● **REQUIRED ACTION**:
From the entries that follow, extract each line holding the string "tile".

*** Block opens ***

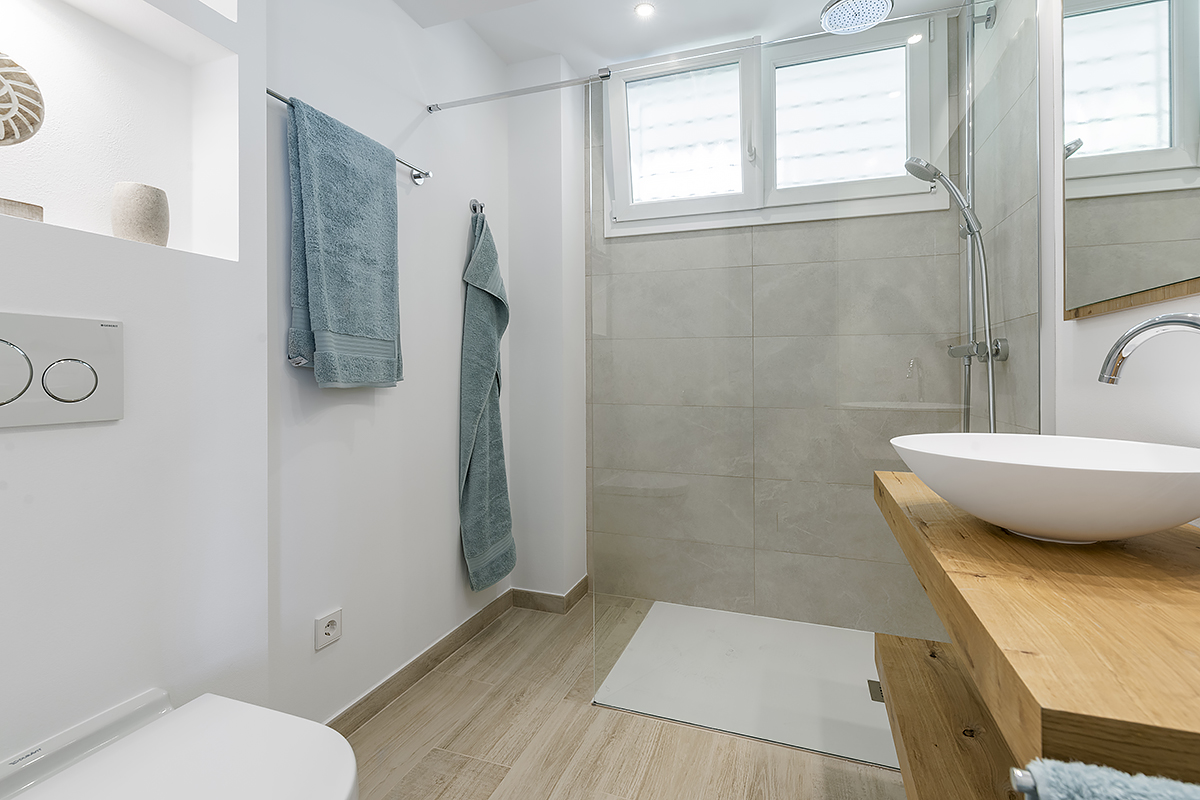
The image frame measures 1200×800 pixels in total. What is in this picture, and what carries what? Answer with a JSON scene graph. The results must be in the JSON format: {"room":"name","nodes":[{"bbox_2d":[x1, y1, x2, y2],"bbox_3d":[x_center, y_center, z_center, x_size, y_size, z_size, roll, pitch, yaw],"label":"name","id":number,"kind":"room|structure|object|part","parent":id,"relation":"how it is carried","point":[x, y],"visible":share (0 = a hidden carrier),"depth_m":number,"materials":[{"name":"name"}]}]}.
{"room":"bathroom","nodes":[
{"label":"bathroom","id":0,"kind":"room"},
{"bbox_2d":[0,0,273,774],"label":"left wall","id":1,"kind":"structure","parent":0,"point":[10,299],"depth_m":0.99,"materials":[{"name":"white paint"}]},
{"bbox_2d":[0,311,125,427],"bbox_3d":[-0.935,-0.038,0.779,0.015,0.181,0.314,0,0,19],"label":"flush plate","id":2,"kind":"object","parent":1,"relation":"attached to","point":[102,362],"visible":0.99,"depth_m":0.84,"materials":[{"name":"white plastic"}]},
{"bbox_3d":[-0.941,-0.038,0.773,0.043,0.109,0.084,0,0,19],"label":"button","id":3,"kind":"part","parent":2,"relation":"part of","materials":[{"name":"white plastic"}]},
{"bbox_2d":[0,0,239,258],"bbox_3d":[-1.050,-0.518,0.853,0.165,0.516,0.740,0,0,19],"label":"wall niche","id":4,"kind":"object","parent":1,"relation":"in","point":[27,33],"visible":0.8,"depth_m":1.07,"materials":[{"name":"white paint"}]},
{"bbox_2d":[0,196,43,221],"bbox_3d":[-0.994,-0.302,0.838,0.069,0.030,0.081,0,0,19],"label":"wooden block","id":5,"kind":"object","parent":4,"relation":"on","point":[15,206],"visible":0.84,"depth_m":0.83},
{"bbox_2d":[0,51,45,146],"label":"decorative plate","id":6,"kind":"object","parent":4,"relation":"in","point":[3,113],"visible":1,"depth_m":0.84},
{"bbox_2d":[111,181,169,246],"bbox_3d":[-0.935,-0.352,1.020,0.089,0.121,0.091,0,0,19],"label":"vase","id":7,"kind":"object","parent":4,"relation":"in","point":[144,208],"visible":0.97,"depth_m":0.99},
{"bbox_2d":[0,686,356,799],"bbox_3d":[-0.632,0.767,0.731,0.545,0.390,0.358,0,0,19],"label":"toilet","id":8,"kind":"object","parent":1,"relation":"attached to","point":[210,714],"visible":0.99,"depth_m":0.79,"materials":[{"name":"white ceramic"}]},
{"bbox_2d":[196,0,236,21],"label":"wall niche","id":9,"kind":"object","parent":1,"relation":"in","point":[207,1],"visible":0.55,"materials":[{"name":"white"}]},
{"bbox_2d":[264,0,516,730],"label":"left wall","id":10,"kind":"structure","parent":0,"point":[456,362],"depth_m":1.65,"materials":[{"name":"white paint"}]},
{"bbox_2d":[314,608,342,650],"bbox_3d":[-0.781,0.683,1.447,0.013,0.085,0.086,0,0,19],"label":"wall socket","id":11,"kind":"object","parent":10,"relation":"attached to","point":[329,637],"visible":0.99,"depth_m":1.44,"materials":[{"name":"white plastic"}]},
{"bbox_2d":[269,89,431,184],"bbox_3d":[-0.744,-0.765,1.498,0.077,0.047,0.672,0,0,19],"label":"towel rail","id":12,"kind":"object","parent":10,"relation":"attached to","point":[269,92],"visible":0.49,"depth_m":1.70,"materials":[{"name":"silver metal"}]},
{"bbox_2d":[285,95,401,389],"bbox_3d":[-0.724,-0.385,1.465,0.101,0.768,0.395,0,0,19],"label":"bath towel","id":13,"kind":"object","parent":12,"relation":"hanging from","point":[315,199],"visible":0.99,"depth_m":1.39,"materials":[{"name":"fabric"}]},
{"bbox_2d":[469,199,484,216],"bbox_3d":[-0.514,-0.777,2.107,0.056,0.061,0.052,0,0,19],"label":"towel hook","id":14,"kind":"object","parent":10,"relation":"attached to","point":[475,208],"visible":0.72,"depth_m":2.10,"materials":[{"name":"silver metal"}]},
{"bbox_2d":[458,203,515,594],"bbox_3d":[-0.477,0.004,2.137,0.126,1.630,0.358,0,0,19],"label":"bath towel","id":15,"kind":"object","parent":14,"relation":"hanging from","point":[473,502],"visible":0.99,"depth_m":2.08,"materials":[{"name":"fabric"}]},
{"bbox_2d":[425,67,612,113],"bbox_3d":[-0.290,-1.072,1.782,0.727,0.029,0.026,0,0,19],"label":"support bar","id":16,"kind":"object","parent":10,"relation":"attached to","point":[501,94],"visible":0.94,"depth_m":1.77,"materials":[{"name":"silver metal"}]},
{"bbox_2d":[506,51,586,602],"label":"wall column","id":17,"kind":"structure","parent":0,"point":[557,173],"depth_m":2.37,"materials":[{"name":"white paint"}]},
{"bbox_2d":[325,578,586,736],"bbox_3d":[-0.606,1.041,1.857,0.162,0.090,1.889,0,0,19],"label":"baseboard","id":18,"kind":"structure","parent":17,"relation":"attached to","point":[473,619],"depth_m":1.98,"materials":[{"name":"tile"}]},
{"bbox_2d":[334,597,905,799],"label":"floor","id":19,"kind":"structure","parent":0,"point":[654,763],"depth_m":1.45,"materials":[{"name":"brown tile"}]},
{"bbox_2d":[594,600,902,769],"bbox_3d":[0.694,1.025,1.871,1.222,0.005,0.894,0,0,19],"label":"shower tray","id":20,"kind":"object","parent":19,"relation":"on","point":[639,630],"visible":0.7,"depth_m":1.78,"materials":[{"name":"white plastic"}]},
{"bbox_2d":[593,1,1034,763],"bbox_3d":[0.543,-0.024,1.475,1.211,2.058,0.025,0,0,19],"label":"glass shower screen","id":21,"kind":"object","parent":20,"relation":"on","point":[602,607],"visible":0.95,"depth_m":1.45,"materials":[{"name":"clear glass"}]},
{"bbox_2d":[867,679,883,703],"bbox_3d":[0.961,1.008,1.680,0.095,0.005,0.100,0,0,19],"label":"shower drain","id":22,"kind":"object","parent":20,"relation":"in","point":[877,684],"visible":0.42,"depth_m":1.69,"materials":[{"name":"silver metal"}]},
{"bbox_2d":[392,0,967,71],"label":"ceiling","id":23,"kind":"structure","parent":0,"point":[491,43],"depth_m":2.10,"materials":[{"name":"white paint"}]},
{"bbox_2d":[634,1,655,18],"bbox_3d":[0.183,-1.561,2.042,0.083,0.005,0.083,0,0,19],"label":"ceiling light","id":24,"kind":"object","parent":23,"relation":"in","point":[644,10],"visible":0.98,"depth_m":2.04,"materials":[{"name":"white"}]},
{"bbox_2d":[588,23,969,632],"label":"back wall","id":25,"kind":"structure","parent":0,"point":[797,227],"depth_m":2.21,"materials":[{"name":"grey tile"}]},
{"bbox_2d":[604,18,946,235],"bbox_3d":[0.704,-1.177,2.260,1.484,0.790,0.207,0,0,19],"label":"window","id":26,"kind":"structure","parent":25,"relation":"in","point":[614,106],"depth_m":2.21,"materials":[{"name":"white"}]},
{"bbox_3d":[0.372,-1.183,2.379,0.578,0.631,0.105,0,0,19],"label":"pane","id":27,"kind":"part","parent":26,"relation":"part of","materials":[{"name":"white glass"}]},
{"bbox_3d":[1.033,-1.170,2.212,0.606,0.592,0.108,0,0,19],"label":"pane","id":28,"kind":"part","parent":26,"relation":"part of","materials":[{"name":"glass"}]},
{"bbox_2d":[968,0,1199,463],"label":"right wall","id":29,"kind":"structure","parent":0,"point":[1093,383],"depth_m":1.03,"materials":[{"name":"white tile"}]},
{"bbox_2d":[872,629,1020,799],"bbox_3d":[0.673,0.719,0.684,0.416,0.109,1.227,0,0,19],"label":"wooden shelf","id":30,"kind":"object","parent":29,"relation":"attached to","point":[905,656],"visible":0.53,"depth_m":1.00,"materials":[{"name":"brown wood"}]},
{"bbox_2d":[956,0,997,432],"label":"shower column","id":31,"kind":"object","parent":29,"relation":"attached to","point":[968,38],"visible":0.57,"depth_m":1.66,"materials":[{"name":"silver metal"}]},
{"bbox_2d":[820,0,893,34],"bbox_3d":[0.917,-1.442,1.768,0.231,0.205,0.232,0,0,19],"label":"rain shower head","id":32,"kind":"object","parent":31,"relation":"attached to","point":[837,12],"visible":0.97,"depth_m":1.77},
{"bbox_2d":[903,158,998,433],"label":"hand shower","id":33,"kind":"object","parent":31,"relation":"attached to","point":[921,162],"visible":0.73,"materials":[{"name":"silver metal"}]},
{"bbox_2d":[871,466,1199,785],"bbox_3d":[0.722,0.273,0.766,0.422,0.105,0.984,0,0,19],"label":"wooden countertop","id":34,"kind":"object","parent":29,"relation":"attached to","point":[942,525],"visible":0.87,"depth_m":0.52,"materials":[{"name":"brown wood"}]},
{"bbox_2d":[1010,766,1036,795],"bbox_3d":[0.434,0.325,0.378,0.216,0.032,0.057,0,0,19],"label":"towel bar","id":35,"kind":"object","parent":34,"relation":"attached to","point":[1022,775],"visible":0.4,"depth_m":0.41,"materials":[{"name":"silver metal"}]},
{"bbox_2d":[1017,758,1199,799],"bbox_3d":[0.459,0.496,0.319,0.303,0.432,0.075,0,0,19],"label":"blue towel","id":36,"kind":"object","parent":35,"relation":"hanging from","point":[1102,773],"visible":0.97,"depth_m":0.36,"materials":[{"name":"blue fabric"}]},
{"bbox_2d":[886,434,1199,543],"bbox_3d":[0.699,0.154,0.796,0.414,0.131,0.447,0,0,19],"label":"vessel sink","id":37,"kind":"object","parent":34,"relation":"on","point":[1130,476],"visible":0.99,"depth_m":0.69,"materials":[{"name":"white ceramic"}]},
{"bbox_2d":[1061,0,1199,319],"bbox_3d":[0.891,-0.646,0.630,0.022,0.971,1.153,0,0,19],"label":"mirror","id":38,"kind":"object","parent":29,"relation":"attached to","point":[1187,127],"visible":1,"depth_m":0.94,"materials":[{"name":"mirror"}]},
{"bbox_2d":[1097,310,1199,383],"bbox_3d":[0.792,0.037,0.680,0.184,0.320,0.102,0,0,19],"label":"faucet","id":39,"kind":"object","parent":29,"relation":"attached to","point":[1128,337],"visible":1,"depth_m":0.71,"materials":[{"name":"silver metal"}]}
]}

*** Block closes ***

● **ANSWER AREA**:
{"bbox_2d":[325,578,586,736],"bbox_3d":[-0.606,1.041,1.857,0.162,0.090,1.889,0,0,19],"label":"baseboard","id":18,"kind":"structure","parent":17,"relation":"attached to","point":[473,619],"depth_m":1.98,"materials":[{"name":"tile"}]},
{"bbox_2d":[334,597,905,799],"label":"floor","id":19,"kind":"structure","parent":0,"point":[654,763],"depth_m":1.45,"materials":[{"name":"brown tile"}]},
{"bbox_2d":[588,23,969,632],"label":"back wall","id":25,"kind":"structure","parent":0,"point":[797,227],"depth_m":2.21,"materials":[{"name":"grey tile"}]},
{"bbox_2d":[968,0,1199,463],"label":"right wall","id":29,"kind":"structure","parent":0,"point":[1093,383],"depth_m":1.03,"materials":[{"name":"white tile"}]},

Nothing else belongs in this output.